Auch klassisches Thunderbolt 3 ist eine Untermenge des USB-4-Standards geworden. Der neuere Thunderbolt-4-Standard bringt deshalb keine höhere Geschwindigkeit mit sich, sondern agiert als Retter im Bezeichnungschaos: Es baut auf USB 4 auf und macht die zusätzlichen, im USB-Universum neuen Optionen verpflichtend. Zusätzlich wurden die Minimalanforderungen erhöht – etwa, dass sich zwei 4K-Monitore ansteuern lassen. Über Thunderbolt 3 ist das zwar auch möglich, doch verpflichtend war nur ein 4K-Bildschirm. Apple gibt an, dass M1-Macs einen 6K-Bildschirm ansteuern können, sagt aber nichts zu Dual-Monitor-Fähigkeiten.

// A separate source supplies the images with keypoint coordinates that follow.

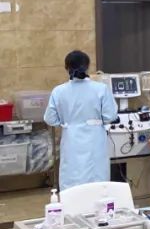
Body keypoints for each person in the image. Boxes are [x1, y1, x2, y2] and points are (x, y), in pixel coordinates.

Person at [44, 50, 119, 190]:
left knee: (72, 178)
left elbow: (50, 119)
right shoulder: (101, 89)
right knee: (97, 179)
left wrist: (67, 123)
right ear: (87, 67)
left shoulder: (58, 91)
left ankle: (72, 203)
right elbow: (110, 116)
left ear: (66, 67)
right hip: (95, 139)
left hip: (71, 140)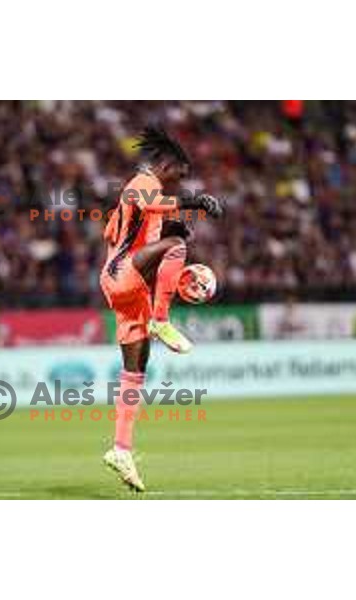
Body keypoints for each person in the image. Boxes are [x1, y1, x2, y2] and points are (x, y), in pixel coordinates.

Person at [99, 127, 223, 491]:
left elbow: (117, 232)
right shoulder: (141, 181)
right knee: (174, 247)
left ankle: (121, 449)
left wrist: (172, 225)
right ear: (165, 165)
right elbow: (147, 203)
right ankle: (162, 319)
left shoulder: (149, 195)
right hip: (121, 275)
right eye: (177, 176)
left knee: (135, 371)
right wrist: (192, 203)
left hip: (129, 290)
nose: (176, 184)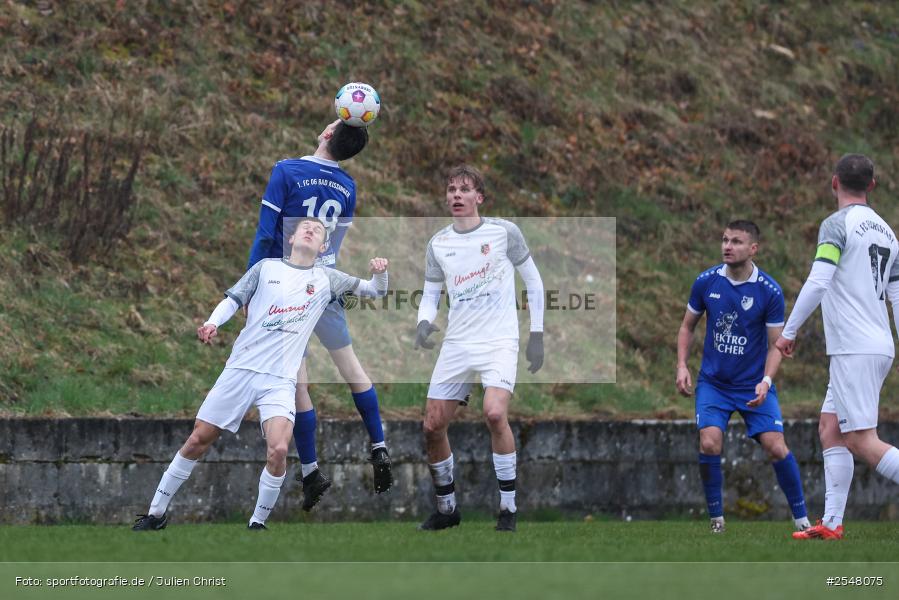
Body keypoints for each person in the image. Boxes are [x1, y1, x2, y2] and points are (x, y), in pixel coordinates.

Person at [133, 217, 389, 531]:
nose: (310, 229)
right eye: (305, 227)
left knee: (279, 449)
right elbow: (233, 300)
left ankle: (257, 524)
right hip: (240, 370)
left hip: (280, 380)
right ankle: (155, 514)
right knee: (198, 440)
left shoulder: (328, 279)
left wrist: (380, 273)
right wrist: (213, 323)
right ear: (292, 238)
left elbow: (376, 291)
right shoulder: (266, 268)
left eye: (318, 230)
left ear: (323, 247)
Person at [247, 119, 392, 512]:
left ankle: (311, 471)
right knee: (351, 367)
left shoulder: (288, 170)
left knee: (298, 382)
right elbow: (335, 242)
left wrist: (253, 285)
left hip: (285, 285)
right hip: (324, 281)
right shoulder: (348, 186)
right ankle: (378, 446)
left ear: (328, 134)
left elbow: (265, 234)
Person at [414, 165, 545, 533]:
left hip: (499, 341)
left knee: (493, 413)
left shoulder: (504, 233)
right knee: (432, 425)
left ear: (479, 197)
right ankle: (447, 509)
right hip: (458, 343)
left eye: (464, 189)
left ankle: (507, 508)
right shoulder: (439, 243)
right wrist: (423, 322)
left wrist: (536, 335)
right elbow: (430, 296)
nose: (456, 195)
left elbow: (534, 283)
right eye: (451, 189)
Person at [776, 154, 899, 541]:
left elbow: (818, 281)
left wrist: (788, 332)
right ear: (872, 186)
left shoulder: (836, 225)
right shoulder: (887, 232)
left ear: (834, 183)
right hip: (877, 345)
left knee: (861, 440)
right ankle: (831, 524)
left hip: (854, 347)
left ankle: (831, 523)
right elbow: (897, 296)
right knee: (830, 428)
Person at [676, 220, 811, 534]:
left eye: (736, 241)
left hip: (752, 384)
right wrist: (682, 365)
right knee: (709, 442)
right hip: (714, 383)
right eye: (725, 240)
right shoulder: (706, 282)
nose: (727, 246)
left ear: (753, 249)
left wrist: (766, 381)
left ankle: (802, 520)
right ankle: (717, 522)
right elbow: (687, 327)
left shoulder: (769, 291)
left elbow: (778, 344)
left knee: (776, 446)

Womöglich ist solch eine Feinheit der Grund, warum Apple unspezifisch mit "Thunderbolt/USB 4" wirbt, also ohne Ziffer hinter Thunderbolt. Präziser wäre "Thunderbolt 3 mit besserer Bildschirmunterstützung als im Standard vorgesehen und USB mit 3.1-Geschwindigkeit" – nur ist das viel sperriger und klingt nicht so modern. Dass man Thunderbolt 4 derzeit nur in teuren Notebooks mit elfter Core-i-Generation vorfindet, ist aber nun mal ein Plattform-Vorteil von Intel: Als Miterfinder von Thunderbolt und maßgebliches Mitglied im USB-IF hatte man schlicht einen Entwicklungsvorsprung, was die Hardware-Implementierung von USB 4 beziehungsweise Thunderbolt 4 betraf. Allerdings ging auch Intel den Weg des geringsten Widerstands: Wie Messungen zeigen, ist bei bisherigen Thunderbolt-4-Notebooks anders als erwartet kein 20-GBit/s-USB drin, sondern lediglich altbekanntes 10-GBit/s-USB.